The Senate version also takes a slightly different approach to incentivize domestically produced feedstocks. The House bill would prevent the credit from applying to fuels made with feedstocks outside the United States, Canada or Mexico.
Senators instead propose cutting the value of the credit for fuels made with feedstocks grown outside the United States by 20%.
Under the Senate proposal, the credit value for sustainable aviation fuel would drop. Currently, SAF has the potential to qualify for a $1.75 credit, while other fuels can qualify for up to $1. The Senate proposal would equalize the credit value for all eligible fuel types.
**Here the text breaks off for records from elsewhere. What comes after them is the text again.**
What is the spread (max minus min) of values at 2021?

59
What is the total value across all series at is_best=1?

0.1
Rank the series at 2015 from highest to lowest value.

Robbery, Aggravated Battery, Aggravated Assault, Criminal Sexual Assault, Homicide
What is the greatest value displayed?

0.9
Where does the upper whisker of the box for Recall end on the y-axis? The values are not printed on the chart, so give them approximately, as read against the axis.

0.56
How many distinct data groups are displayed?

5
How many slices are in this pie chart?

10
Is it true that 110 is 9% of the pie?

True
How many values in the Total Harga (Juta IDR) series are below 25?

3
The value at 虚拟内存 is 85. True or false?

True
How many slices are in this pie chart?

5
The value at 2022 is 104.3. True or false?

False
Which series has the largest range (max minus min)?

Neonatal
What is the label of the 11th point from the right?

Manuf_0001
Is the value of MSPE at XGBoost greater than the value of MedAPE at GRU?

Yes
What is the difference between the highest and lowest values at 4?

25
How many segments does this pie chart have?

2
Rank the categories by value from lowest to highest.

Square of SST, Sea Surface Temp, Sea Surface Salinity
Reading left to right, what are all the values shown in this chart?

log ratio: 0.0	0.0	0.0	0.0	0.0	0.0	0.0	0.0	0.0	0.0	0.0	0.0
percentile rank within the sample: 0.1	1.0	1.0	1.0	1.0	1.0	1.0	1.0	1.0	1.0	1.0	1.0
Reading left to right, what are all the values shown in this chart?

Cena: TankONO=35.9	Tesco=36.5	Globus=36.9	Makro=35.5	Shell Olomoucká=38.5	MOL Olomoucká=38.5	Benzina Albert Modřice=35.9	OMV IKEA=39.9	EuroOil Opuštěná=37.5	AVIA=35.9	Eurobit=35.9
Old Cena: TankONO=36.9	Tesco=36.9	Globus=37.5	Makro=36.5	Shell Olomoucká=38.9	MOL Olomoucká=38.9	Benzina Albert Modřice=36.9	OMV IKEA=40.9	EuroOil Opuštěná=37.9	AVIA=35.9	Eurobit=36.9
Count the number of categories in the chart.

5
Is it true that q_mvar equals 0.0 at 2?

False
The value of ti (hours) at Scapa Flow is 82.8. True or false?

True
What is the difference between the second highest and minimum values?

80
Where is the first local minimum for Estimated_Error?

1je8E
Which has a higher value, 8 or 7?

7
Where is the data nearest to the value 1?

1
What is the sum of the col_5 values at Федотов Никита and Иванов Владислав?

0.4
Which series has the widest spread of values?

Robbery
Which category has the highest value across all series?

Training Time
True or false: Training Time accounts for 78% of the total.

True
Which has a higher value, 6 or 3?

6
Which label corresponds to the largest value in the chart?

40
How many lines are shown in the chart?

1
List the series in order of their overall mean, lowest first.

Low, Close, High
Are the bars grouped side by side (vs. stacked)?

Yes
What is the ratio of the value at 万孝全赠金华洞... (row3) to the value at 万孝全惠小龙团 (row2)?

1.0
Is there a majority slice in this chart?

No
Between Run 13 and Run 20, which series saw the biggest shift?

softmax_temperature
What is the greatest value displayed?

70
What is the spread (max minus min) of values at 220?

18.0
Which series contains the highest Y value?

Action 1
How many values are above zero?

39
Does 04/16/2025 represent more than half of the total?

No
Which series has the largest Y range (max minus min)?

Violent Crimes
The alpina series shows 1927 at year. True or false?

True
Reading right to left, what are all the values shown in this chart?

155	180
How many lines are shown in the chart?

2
The Senate measure would also effectively extend the 40B tax credit, which applied to SAF, for a brief window. The credit expired at the end of 2024, along with other biofuel credits like 40A. In the absence of concrete guidance on 45Z, some renewable fuel groups had called for an extension to the existing suite of credits. The Senate version would extend the credit value of 40B for SAF to apply to fuels sold between Dec. 31, 2024 and the end of this coming September.
Similar to the House bill, the Senate proposal would end or phase-out other IRA credits, including the clean electricity investment, clean electricity production and clean hydrogen production credits.
Under the Senate version, credits for electric vehicles would expire between 90 to 180 days after the bill is enacted. The clean hydrogen credit would no longer apply to facilities that begin construction after this year. It also phases out and sets restrictions on the clean electricity investment and production credits.